Franklin Delano Roosevelt seen at right and commonly referred to as FDR, was the 32nd President of the United States. That’s for the folks who seem to have missed being taught about New Deals I and II, and the Great Depression. I’m finding suprisingly many who seemed to have skipped this bit of history in school. And while I was not personally alive during the Depression, my parents were. Their generation’s experience formed how I viewed money for most of my life, as it did for many who are alive right now.
And now the same thing is happening again. Many people are finding themselves tweaked by moments of sheer panic, ongoing worry and sudden terror at what’s happening.
FDR’s inauguration on March 4, 1933 occurred in the middle of a bank panic, such as we are experiencing today. Banks closing right and left and no idea if or when they’d be opening again. Folks losing their houses, mass weirdness ensuing.
Upon this backdrop, FDR uttered these ten famous words:
"The only thing we have to fear, is fear itself".
The full quote, from the first paragraph of his inaugural address is this:
"..This great Nation will endure as it has endured, will revive and will prosper. So, first of all, let me assert my firm belief that the only thing we have to fear is fear itself—nameless, unreasoning, unjustified terror which paralyzes needed efforts to convert retreat into advance…"

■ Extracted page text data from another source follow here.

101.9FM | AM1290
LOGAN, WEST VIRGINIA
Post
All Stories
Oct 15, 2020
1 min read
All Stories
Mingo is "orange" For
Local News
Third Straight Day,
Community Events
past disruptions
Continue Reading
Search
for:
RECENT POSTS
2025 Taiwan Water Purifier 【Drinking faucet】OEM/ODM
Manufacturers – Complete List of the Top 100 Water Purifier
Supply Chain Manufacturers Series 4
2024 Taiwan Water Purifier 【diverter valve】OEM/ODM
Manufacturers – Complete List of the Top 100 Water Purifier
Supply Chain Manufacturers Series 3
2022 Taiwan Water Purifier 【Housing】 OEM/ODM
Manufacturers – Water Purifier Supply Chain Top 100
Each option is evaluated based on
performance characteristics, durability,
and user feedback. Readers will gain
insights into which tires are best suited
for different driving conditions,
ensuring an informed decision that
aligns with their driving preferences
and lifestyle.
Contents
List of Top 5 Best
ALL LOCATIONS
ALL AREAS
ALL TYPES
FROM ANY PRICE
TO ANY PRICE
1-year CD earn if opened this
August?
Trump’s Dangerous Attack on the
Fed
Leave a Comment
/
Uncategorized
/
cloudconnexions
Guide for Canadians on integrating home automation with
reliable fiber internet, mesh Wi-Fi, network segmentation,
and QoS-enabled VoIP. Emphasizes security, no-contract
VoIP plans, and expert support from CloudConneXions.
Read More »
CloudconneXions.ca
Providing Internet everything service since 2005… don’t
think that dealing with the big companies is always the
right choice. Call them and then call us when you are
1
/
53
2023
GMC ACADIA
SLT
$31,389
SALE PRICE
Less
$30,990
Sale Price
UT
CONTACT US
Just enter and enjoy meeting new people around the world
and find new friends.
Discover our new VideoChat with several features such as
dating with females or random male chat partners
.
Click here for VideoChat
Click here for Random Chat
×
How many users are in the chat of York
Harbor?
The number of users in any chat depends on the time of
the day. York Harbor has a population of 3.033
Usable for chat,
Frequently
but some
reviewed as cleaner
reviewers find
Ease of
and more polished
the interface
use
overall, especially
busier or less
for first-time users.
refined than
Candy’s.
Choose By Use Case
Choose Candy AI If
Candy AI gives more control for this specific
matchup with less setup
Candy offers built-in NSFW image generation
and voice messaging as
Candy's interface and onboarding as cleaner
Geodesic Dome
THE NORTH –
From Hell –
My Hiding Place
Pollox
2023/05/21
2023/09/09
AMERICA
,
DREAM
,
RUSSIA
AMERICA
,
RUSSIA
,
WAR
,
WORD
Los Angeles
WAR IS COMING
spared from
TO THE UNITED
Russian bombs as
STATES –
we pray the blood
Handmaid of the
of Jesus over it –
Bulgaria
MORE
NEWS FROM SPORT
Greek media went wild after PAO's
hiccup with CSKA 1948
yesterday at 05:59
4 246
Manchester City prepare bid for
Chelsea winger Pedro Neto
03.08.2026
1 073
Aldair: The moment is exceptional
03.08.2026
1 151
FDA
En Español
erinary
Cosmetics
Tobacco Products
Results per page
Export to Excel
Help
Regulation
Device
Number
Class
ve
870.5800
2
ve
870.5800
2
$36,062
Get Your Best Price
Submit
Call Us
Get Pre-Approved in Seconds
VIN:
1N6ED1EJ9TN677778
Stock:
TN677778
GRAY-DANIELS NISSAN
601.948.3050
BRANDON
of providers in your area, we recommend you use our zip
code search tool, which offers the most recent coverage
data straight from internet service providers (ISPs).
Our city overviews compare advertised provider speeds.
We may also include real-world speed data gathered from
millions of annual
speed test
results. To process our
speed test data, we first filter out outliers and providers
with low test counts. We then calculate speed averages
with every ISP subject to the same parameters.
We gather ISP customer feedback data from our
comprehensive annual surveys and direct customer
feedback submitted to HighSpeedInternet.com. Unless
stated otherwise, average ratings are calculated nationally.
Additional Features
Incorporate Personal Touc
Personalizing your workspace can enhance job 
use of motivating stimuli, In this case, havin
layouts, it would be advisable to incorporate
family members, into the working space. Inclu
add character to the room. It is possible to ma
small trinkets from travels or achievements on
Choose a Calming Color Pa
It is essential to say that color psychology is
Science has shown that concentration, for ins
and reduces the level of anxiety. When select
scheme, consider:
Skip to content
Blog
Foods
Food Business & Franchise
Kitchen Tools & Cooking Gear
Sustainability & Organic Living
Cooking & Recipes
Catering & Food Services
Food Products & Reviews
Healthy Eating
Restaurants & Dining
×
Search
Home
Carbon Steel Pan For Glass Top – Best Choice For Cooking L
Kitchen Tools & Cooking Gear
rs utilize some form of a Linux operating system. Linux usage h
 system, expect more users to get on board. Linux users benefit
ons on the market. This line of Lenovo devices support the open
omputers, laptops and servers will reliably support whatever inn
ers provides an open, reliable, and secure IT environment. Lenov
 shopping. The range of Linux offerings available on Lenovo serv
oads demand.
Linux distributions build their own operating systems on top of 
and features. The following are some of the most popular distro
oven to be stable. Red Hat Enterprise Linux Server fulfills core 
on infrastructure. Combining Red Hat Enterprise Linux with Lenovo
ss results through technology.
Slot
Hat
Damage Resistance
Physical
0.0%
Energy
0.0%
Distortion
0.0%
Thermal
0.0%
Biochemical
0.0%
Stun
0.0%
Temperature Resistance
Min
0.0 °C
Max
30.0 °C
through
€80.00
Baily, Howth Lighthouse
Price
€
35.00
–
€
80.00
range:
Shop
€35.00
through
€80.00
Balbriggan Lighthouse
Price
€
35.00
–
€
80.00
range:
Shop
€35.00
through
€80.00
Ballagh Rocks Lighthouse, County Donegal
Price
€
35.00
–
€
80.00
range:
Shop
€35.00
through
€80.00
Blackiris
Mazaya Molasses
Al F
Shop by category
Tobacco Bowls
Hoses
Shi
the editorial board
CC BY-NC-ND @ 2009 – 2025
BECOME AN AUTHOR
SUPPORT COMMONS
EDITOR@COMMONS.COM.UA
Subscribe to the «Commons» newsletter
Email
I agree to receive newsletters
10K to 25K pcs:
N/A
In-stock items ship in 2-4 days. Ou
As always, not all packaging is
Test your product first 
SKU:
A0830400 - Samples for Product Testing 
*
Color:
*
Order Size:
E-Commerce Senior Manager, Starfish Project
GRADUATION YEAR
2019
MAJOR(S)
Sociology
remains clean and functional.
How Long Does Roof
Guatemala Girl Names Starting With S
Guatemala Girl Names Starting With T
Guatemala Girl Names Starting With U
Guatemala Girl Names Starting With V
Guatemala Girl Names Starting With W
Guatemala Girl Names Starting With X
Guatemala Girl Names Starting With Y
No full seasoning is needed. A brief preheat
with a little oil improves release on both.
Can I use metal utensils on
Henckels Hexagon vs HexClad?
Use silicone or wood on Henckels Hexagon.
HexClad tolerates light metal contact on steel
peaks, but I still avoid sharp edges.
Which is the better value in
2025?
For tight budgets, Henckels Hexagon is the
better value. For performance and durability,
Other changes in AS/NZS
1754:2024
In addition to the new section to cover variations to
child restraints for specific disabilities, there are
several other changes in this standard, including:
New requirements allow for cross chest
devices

Unjustified terror. Unjustified.
Do you hear that part of the speech? Roosevelt is absolutely right. Fear never grew a crop or fattened a wallet. Fear on this level just consumes your available energy and ties up the rest in paralysis.
I’ve heard this clip played countless times and prefer to believe that FDR believed what he was saying, and spoke from his deep knowing that the world always turns around again and new opportunities present themselves. FDF had a distinctive voice, and it roused rich and poor to rally ’round their communities, and make the present better than all perceived it was.
We are not in a Depression, though many have labelled it that. In the 1920’s, there was a real economic downturn, marked by its term "The Great Depression". Great sections of the prairieland midwest turned into dusty deserts as agricultural conditions too deteriorated, and crops could not be grown – the economic vying with the geological and climatic to provide an experience of total disaster. People starved to death. Entire families in this society perished, or were forced to debase themselves for food at any price.
Read Steinbeck’s Of Mice And Men for a candy-coated version. "Candy-coated" was what my mother said (snorted) when I brought the book home from high school English to find Mom making Snickerdoodles. "Steinbeck my foot!" Mom fumed "That wasn’t the half of it honey, not the half of it. That’s the candy-coated version." She continued to pat cookies into measured rounds, but this time with a vengeance that flatted them to cinnamon-sugar shingles. And refused to say more of what she had witnessed.
We are at most in 2008, in a "mini-Depression". People are making some difficult choices, but the average family is not on the brink of imminent starvation, though many have lost their homes.
And many of us are succumbing to fear about it. But fear never helped grow a tomato, furnish a house, baked a cookie or put money in the bank.
How long do you want to hold onto your fears? How is holding on to that energy working for you?
Are you willing to let go of fear – now?
If so, I’ve created a technique to help you do that: The ETHOS Method. Click this link to go there, pick up your copy of the entire method – free. And if you already know and practice ETHOS, bring up that fear that current events bring up in you, and pulse your triple cue.
Uncreate, dissolve and release.
When you download the pdf and hang out in our community and listen to the free audios (and soon videos!) we have, you’ll get all the updates automatically, by mail.
One of the things coming up is a teleclass to get past your fear of financial weirdness, or anything else. I’ll be posting more about that soon. Until then, enjoy the deep peace that ETHOS brings.
And take a cookie. Wholewheat or gluten-free.
By the time you’ve finished eating it, you’ll remember that being afraid of things that haven’t even happened yet is kind of silly.
And you’ll remember that you feel pretty good, after all.